The function we’ll try to solve for will be the one from Koza’s first book on GP:

x^4 + x^3 + x^2 + x

For the parameters I’ll use the following:

  • Function Set: +,-,*,/,sin,cos,ln
  • Terminal Set: X
  • Generations: 150
  • Population Size: 500
  • Crossover rate: 90%
  • Mutation rate: 10%
  • Reproduction rate: 10%
  • Fitness cases: 20 data points from the target function, evenly sampled from the interval [-1,1].

Here’s a log output of the first generation:

New Best Individual. Gen (0) :
add (add (mul (X, mul (X, X)), X), div (Sin (sub (X, X)), div (Ln (X), div (X, X)
Fitness:(Hits:Trials) : (4:20), Adjusted Fitness: 0.663302986469959, Standard 
Fitness: 0.50760666

This actually simplifies to: (X^3)+X

At generation 39, we get our best of run individual, hitting all 20 fitness cases with a very small overall error.

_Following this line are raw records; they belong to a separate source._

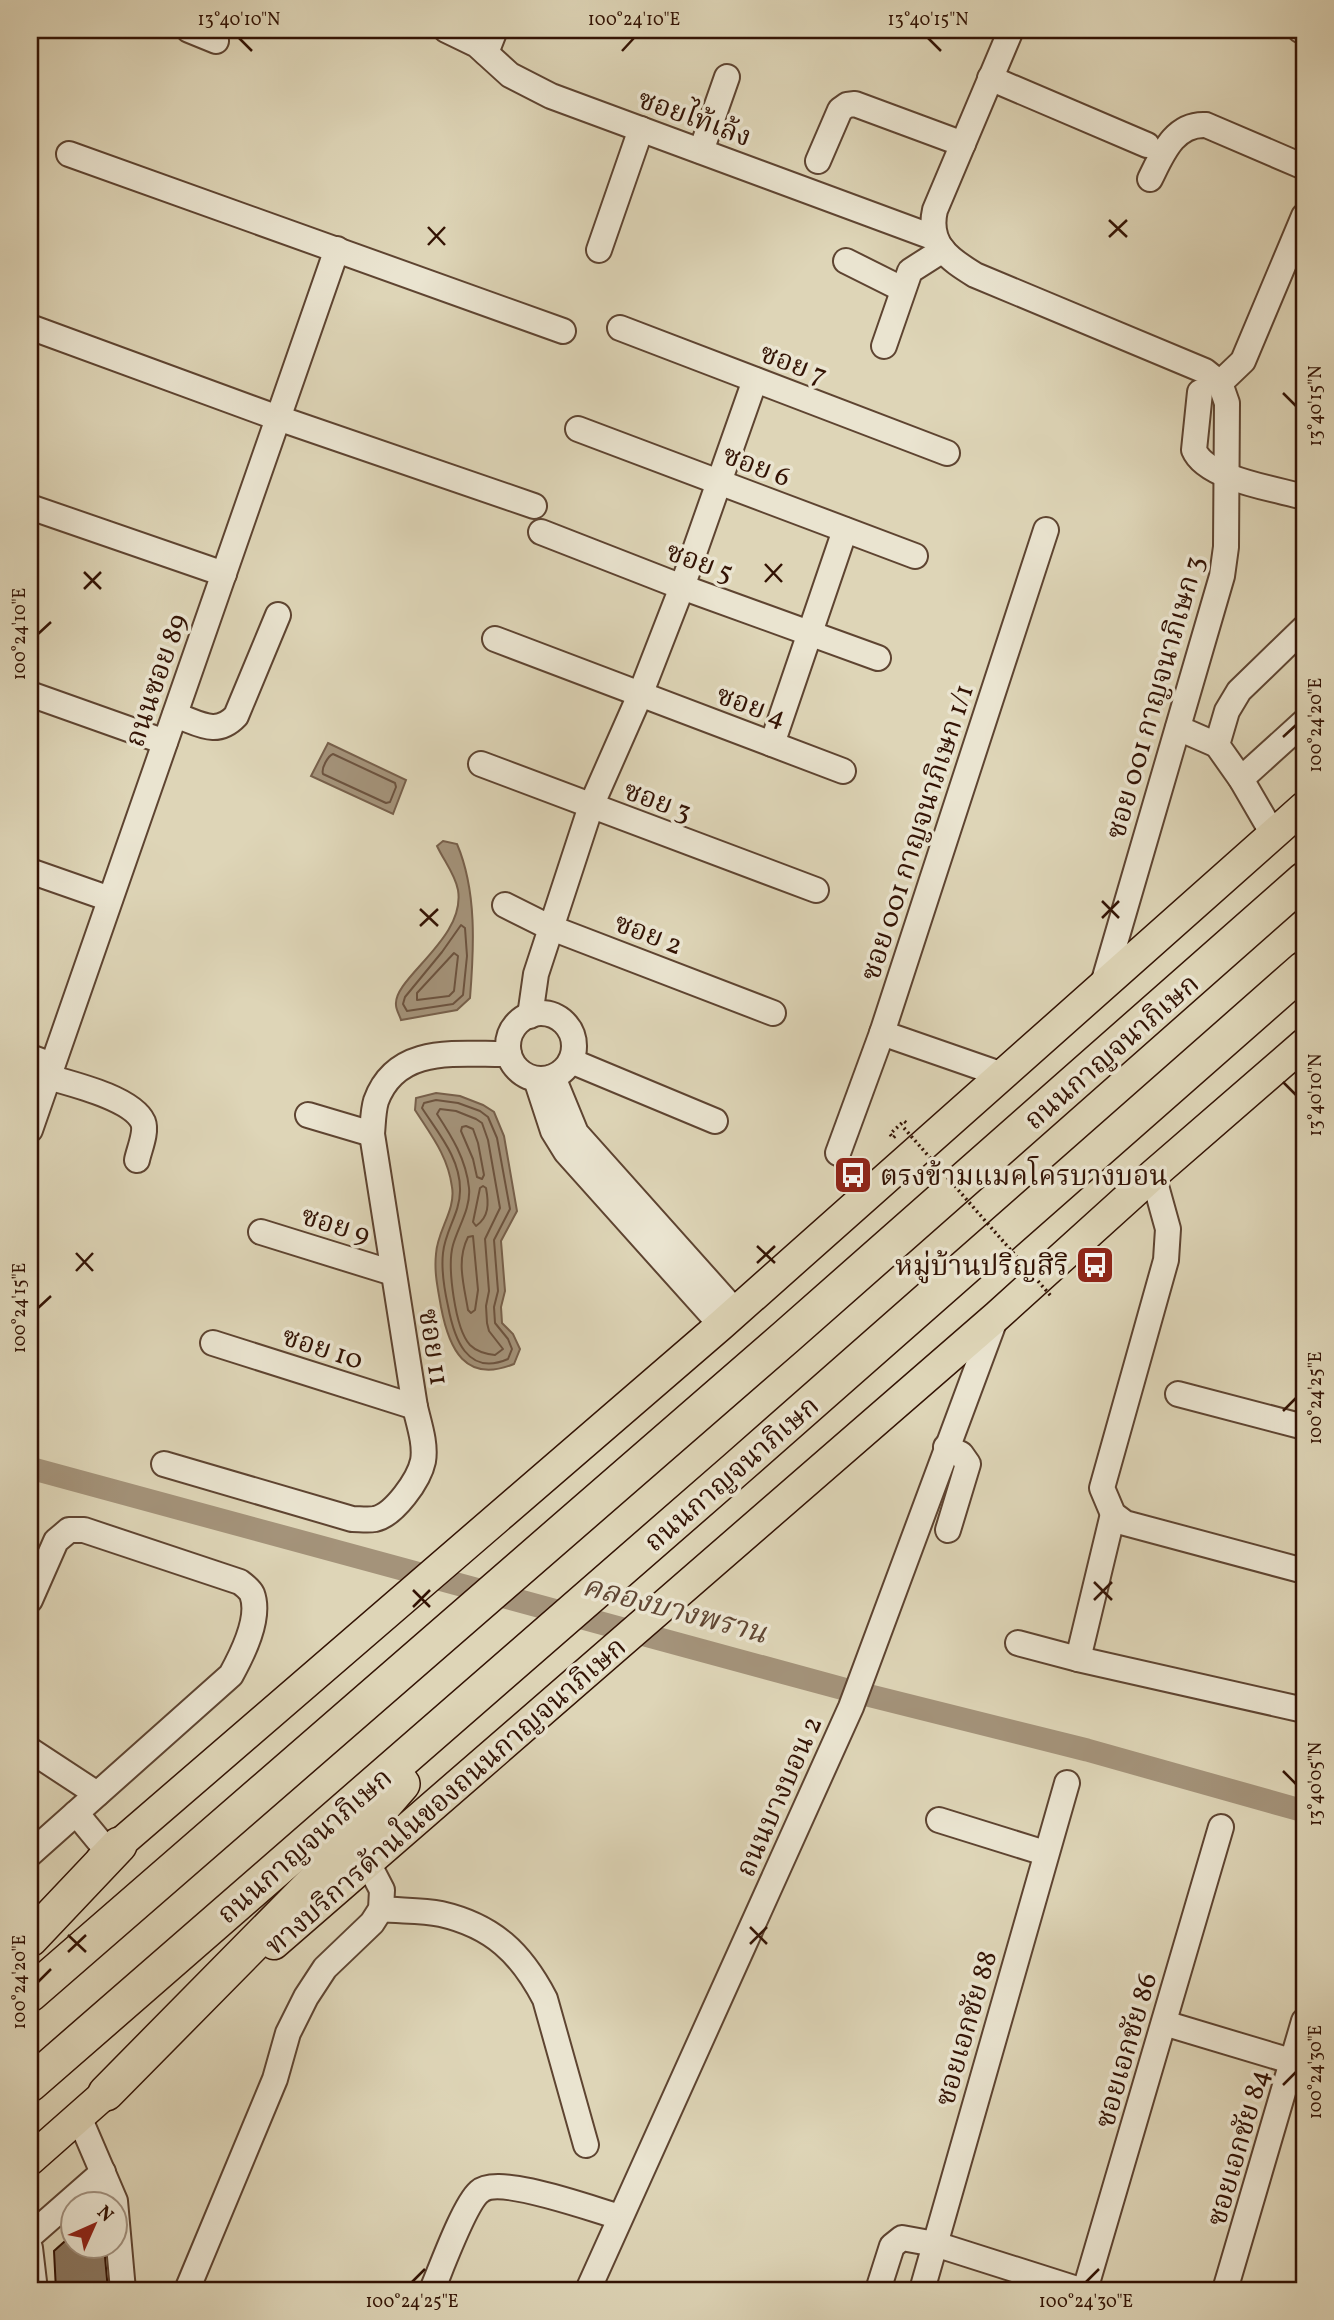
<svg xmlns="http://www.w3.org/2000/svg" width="1334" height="2320" font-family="Vollkorn,'Noto Serif Thai',serif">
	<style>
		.water { fill: #a4937a; stroke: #77604b; stroke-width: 2 }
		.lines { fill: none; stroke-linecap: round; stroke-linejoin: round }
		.shore { stroke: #6c533f; stroke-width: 2 }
		.canal { stroke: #a4937a; stroke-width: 23 }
		.building { fill: #8c7861; stroke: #331304; stroke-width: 2 }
		.minor-casing { stroke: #5e4431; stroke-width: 28 }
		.major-casing { stroke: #331304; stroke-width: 33 }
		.highway-casing { stroke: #331304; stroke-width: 38 }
		.path { stroke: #331304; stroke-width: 3.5; stroke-dasharray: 2 3.5; stroke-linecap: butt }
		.minor { stroke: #eae4d0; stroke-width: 24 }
		.major { stroke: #ded5b7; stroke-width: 30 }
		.highway { stroke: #ded5b7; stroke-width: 35 }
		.path-bridge { stroke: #331304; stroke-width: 3.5; stroke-dasharray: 2 3.5; stroke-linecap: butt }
		.ticks { fill: none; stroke: #331304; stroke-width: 2.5 }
		.labels { text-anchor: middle; stroke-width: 7; stroke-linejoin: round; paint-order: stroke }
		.street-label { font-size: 28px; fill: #331304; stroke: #eae4d0 }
		.poi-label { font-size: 28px; fill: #331304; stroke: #eae4d0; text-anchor: start }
		.water-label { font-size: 30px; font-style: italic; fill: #604633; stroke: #eae4d0 }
		.neatline { fill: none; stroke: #331304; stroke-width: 2.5 }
		.ticks-label { font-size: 18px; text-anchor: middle; fill: #331304 }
	</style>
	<rect width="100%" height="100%" fill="#ded5b7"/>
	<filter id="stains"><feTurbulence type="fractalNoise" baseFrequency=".00286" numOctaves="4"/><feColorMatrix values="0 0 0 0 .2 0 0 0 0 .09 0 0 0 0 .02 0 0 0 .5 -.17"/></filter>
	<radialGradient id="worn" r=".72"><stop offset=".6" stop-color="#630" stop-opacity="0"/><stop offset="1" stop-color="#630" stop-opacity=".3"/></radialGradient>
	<g class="water">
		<path d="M328,743L406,780L393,814L311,776Z"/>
		<path d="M443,841L457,844C477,891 474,948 470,998L457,1010L401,1020C400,1016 396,1010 396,1005C393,978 466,939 458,890C455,874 444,861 437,846Z"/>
		<path d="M436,1093L460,1096L483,1105L494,1112L504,1136L517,1211L501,1241L505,1291L501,1307L502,1323L513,1334L520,1349L514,1364C465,1384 449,1349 441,1307C438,1289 434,1273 436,1254C437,1231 456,1210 452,1187C448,1156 431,1135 415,1110L416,1098Z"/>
	</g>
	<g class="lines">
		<g class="shore">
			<path d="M333,754L395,783L396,787L390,802L386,803L323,774C321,768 328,756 333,754Z"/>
			<path d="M461,925L465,928L467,956L463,995L453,1004L407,1011L403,1004L405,997L442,952Z"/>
			<path d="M454,953L458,956L454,991L449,996L417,1000V993Z"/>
			<path d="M436,1100L458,1103L480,1111L488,1117L497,1138L510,1209L494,1240L498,1291L494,1307L495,1323L508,1339L512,1349L508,1359C467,1377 454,1338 448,1306C444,1288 441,1271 443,1253C445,1231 460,1213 460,1191C461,1159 438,1133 422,1108L424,1103Z"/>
			<path d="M440,1109L456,1111L476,1119L482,1123L488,1140L500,1208L485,1239L489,1291L486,1306L487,1323L489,1331L503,1349L495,1355C486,1354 477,1352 470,1345C455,1329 447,1266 453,1245C458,1227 471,1208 469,1188C466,1159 452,1137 437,1114Z"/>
			<path d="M466,1126L473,1129L478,1143L484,1175L482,1179L477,1177L473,1159L461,1131L462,1127Z"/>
			<path d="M483,1186L486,1188C489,1204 489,1217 476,1226L473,1222L480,1188Z"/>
			<path d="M473,1236L478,1290L475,1310L471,1313L468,1310C464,1285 456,1261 468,1237Z"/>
		</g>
		<path class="canal" d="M30,1468L855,1692L1087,1750L1304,1811"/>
	</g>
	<path class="building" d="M74,2233V2246H104L108,2290H56L54,2251Z"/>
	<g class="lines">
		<defs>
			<g id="minor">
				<path d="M189,30L216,41"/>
				<path d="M446,30L477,45L510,75L551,96L935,238"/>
				<path d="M1011,30L935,210C927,244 949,259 975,275L1205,371L1220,383L1227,403L1226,547L1222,576L1103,984"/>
				<path d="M1300,30L1304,32"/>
				<path d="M486,53L495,30"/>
				<path d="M990,78L1147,145"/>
				<path d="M701,151L727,77"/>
				<path d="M69,154L563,331"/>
				<path d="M818,161L840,110L847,105L855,104L963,144"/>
				<path d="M1150,179C1162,155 1174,123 1206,125L1304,167"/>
				<path d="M599,250L641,129"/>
				<path d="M846,261L902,289"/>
				<path d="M30,327L278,418L534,506"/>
				<path d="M620,328L947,453"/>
				<path d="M884,346L910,271L943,250"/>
				<path d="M1220,383L1243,361L1304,216"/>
				<path d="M1200,392L1194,450C1206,479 1276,489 1304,497"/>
				<path d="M578,429L915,556"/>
				<path d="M30,507L224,574"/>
				<path d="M541,532L682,587L878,658"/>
				<path d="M495,639L843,771"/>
				<path d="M30,694L165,742"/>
				<path d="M175,715C199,723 216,737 236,716L278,615"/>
				<path d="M1178,728L1217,745"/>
				<path d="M772,744L845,530"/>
				<path d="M481,764L816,890"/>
				<path d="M1241,779L1304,722"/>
				<path d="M1273,834L1241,779L1217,745L1227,711L1239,691L1304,628"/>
				<path d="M30,871L110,899"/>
				<path d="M505,905L549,927L773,1013"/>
				<circle cx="541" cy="1046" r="33"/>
				<path d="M530,1016L536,974L591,806L640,695L682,587L755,380"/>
				<path d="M30,1057L52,1065"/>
				<path d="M571,1061L715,1121"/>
				<path d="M1000,1074L882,1033L1046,530"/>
				<path d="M48,1077C72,1084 132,1098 143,1122C147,1132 139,1150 137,1160"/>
				<path d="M553,1077L576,1133L735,1311"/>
				<path d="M536,1079L553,1131L566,1152L721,1325"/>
				<path d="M308,1115L372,1134"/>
				<path d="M30,1130L337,249"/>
				<path d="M838,1153L882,1033"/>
				<path d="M1153,1175L1168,1229L1166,1260L1102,1488L1113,1514L1125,1523L1304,1571"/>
				<path d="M261,1232L393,1273"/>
				<path d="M213,1343L415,1407"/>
				<path d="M1178,1394L1304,1427"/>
				<path d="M946,1447L961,1454L968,1464L948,1530"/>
				<path d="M164,1464L352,1519C359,1519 368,1520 375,1519C394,1515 419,1480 423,1461C426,1444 419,1424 415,1407L372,1134C373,1123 373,1111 376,1101C397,1043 460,1055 509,1054"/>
				<path d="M30,1600L56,1541L69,1530H84L240,1582C244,1585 250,1590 252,1594C261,1618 242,1655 231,1675L30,1854"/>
				<path d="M1018,1643L1078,1659L1304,1710"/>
				<path d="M1078,1659L1113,1514"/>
				<path d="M30,1750L97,1794"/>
				<path d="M76,1813L109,1853"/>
				<path d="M939,1820L1045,1853"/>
				<path d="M381,1909C401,1911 422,1910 441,1914C493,1926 521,1953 545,1999L586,2145"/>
				<path d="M1164,2023L1304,2065"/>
				<path d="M79,2117L115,2201L123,2290"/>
				<path d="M30,2236L103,2172"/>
				<path d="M30,2248L35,2290"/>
				<path d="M187,2290L275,2079L288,2033L306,1997L325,1968L372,1923L381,1909L382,1890L367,1861"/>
				<path d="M432,2290C441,2269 464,2205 479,2192C498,2174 594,2210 620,2217"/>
				<path d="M588,2290L851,1707L996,1317"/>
				<path d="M878,2290L892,2246L902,2238L935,2244L1080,2290"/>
				<path d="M922,2290L1067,1783"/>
				<path d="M1085,2290L1221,1827"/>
				<path d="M1225,2290L1304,2021"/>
			</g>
			<g id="major">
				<path d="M101,1860L721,1325L1304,807"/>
				<path d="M274,1944L997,1316L1153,1175L1304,1044"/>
				<path d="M30,2160L124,2077"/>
			</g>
			<g id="highway">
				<path d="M30,1939L119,1845"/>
				<path d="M30,1994L786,1337L1304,880"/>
				<path d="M30,2084L736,1469L1304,969"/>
				<path d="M106,2093L334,1862L402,1784"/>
			</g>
		</defs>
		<use href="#minor" class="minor-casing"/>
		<use href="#major" class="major-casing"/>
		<use href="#highway" class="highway-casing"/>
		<g class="path">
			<path d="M895,1136L893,1138L890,1134L904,1121L908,1124"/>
			<path d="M30,2192L34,2188L37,2191L30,2199"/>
		</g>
		<use href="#minor" class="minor"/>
		<use href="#major" class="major"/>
		<use href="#highway" class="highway"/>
		<path class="path-bridge" d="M904,1128L1051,1296"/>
	</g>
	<path class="ticks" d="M239,38L252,51M928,38L941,51M622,51L634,38M1109,220L1127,237M428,227L445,245M1109,237L1127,220M428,245L445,227M1283,393L1296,406M765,564L782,582M84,572L101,589M765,582L782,564M84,589L101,572M38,634L51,622M1283,737L1296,725M1102,901L1119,918M420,909L438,926M1102,918L1119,901M420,926L438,909M1283,1082L1296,1095M757,1246L775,1263M76,1253L93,1271M757,1263L775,1246M76,1271L93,1253M38,1308L51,1296M1283,1411L1296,1398M1094,1582L1112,1600M413,1590L430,1607M1094,1600L1112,1582M413,1607L430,1590M1283,1771L1296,1784M750,1927L767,1944M68,1935L86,1952M750,1944L767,1927M68,1952L86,1935M38,1982L51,1969M1283,2085L1296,2072M412,2282L425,2269M1086,2282L1099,2269"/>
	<defs>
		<symbol id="bus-square" viewBox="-11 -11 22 22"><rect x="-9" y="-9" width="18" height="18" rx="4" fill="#8f2418" stroke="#eae4d0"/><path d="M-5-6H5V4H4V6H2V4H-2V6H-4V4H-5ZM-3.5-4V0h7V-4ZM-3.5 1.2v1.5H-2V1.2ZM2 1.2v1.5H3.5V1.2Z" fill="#fff"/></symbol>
	</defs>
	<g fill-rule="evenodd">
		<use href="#bus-square" x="831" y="1153" width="44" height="44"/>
		<use href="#bus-square" x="1073" y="1243" width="44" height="44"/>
	</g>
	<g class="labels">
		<g class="street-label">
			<text transform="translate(695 117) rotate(20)" y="10">ซอยไท้เล้ง</text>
			<text transform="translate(794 363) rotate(21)" y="10">ซอย 7</text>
			<text transform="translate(757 465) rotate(21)" y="10">ซอย 6</text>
			<text transform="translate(700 561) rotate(20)" y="10">ซอย 5</text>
			<text transform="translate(155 680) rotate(-71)" y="10">ถนนซอย 89</text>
			<text transform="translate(1154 697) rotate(-74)" y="10">ซอย 001 กาญจนาภิเษก 3</text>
			<text transform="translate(752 705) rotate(20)" y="10">ซอย 4</text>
			<text transform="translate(658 800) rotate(20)" y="10">ซอย 3</text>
			<text transform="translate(916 832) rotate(-72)" y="10">ซอย 001 กาญจนาภิเษก 1/1</text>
			<text transform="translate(649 933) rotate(21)" y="10">ซอย 2</text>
			<text transform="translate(1111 1051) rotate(-41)" y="10">ถนนกาญจนาภิเษก</text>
			<text transform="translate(336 1224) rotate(17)" y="10">ซอย 9</text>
			<text transform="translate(323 1347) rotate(18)" y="10">ซอย 10</text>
			<text transform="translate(435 1347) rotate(81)" y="10">ซอย 11</text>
			<text transform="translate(731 1473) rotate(-41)" y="10">ถนนกาญจนาภิเษก</text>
			<text transform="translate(445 1795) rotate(-41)" y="10">ทางบริการด้านในของถนนกาญจนาภิเษก</text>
			<text transform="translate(778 1796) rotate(-66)" y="10">ถนนบางบอน 2</text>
			<text transform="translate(304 1845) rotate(-41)" y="10">ถนนกาญจนาภิเษก</text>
			<text transform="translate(965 2028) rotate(-74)" y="10">ซอยเอกชัย 88</text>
			<text transform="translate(1125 2050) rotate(-74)" y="10">ซอยเอกชัย 86</text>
			<text transform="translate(1237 2147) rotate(-74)" y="10">ซอยเอกชัย 84</text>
		</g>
		<g class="poi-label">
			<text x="880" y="1185">ตรงข้ามแมคโครบางบอน</text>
			<text x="1068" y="1275" text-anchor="end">หมู่บ้านปริญสิริ</text>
		</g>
		<g class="water-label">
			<text transform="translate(675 1609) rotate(15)" y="10">คลองบางพราน</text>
		</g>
	</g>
	<rect width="1334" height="2320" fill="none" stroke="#ded5b7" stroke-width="77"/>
	<g transform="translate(94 2225) rotate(45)"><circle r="33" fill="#eae4d0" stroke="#a1907e" stroke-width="2"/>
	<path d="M0-5L12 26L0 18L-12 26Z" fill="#8f2418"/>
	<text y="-10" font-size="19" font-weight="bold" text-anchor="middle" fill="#331304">N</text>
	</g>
	<rect x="38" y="38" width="1258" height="2244" class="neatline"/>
	<g class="ticks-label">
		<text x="239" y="25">13°40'10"N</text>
		<text x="634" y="25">100°24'10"E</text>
		<text x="928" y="25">13°40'15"N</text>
		<text transform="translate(1315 406) rotate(-90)" y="6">13°40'15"N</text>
		<text transform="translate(19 634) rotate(-90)" y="6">100°24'10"E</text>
		<text transform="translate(1315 725) rotate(-90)" y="6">100°24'20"E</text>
		<text transform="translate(1315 1095) rotate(-90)" y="6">13°40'10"N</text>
		<text transform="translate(19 1308) rotate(-90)" y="6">100°24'15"E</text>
		<text transform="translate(1315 1398) rotate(-90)" y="6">100°24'25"E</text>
		<text transform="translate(1315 1784) rotate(-90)" y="6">13°40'05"N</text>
		<text transform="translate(19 1982) rotate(-90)" y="6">100°24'20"E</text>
		<text transform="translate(1315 2072) rotate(-90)" y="6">100°24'30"E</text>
		<text x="412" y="2307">100°24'25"E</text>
		<text x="1086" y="2307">100°24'30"E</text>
	</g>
	<rect width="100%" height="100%" filter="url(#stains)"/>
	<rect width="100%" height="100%" fill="url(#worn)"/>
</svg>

Best Individual. Gen (39) :
add (add (add (mul (Sin (Sin (Ln (X))), mul (X, X)), X), div (Sin (sub (X, X)),
div (X, sub (mul (X, mul (Sin (X), mul (X, X))), div (div (add (Sin (X), mul (X,
 Exp (X))), div (Cos (X), Exp (X))), Sin (Cos (Exp (X)))))))), mul (X, mul (add
(mul (Sin (Ln (X)), mul (X, X)), X), X)))
Fitness:(Hits:Trials) : (20:20), Adjusted Fitness: 0.999934421216811, Standard 
Fitness: 6.55830840476038E-05

Is this a perfect solution? No, but it’s pretty close, and we didn’t tell the algorithm what the function looked liked beforehand. We fed it only some sample data of the function output, and it determined on its own a function that matches that data, approximately.

If we ran the algorithm a few times, it is possible for it to find the 100% correct solution, but since the algorithm uses randomness, the ideal solution is never guaranteed (and that’s OK!).

What if we had data where there was no source function? Having an approximate solution at 99%+ correctness sounds great.